TEKST DO CZYTANIA:
--

Duża, przestronna, a przede wszystkim przewiewna. To tutaj odbywała się część zasadnicza wydarzenia. Przed wejściem do niej po lewej stronie znajdowała się sztaluga z planszą, która zawierała deklarację Kongresu Mężczyzn. Można było się pod nią podpisać. Nie zobowiązywało to do niczego konkretnego, po prostu mogłeś dać znać, że (dosłownie i w przenośni) "podpisujesz się pod tym" ( ͡~ ͜ʖ ͡°).

OTWARCIE KONGRESU (9:30 - 10:10)

O 9:30 kończyła się rejestracja uczestników i jednocześnie nastąpiło otwarcie Kongresu. Tę część prowadzili członkowie zarządu Stowarzyszenia. Brawom dla przybyłych i współtworzących to wydarzenie nie było końca (jakby co, nie naśmiewam się. Po prostu było to bardzo miłe i urocze, widać było, że prezesowi Stowarzyszenia zależało na tym, aby to wydarzenie się udało).

--

UDOSTĘPNIONY MATERIAŁ:
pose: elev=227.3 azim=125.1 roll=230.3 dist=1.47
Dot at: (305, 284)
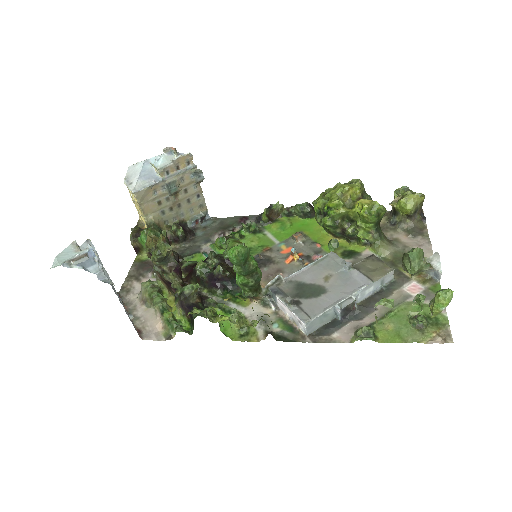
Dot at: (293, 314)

--

TREŚĆ ZADAŃ:
**A)** Wypisz wszystkie przymiotniki z pierwszego zdania tekstu o Kongresie Mężczyzn.
**B)** Dopisz dalszy ciąg tekstu o Kongresie Mężczyzn, zaczynając po jego ostatnim zdaniu.
Zestawienie nie ma związku z tekstem o Kongresie Mężczyzn.

WYNIKI ZADAŃ:
**A)** duża, przestronna, przewiewna

**B)**
Nastąpiło krótkie przedstawienie Stowarzyszenia, następnie co udało im się do tej pory zrobić, co planują, a na koniec przestawienie planu Kongresu.
Pierwsze wrażenie - bardzo pozytywne. Najistotniejsze w tym wszystkim było to, że RZECZYWIŚCIE coś robią, a nie tylko mówią.

Na jednym ze zdjęć widnieje wiceprezes Stowarzyszenia oraz nasza ukochana minister (lub ministrzyca, jak kto woli) (nie)równości. Interpelacja poselska dotyczyła (o ile dobrze pamiętam) wykluczenia edukacyjnego chłopców. Jak podał prezes, odpowiedź minister była taka, iż problemu nie ma, więc nie ma co się tym zajmować. No po prostu szok i niedowierzanie, któż by się spodziewał takiej odpowiedzi? Ehh...

PANEL I: EDUKACJA (10:10 - 11:10)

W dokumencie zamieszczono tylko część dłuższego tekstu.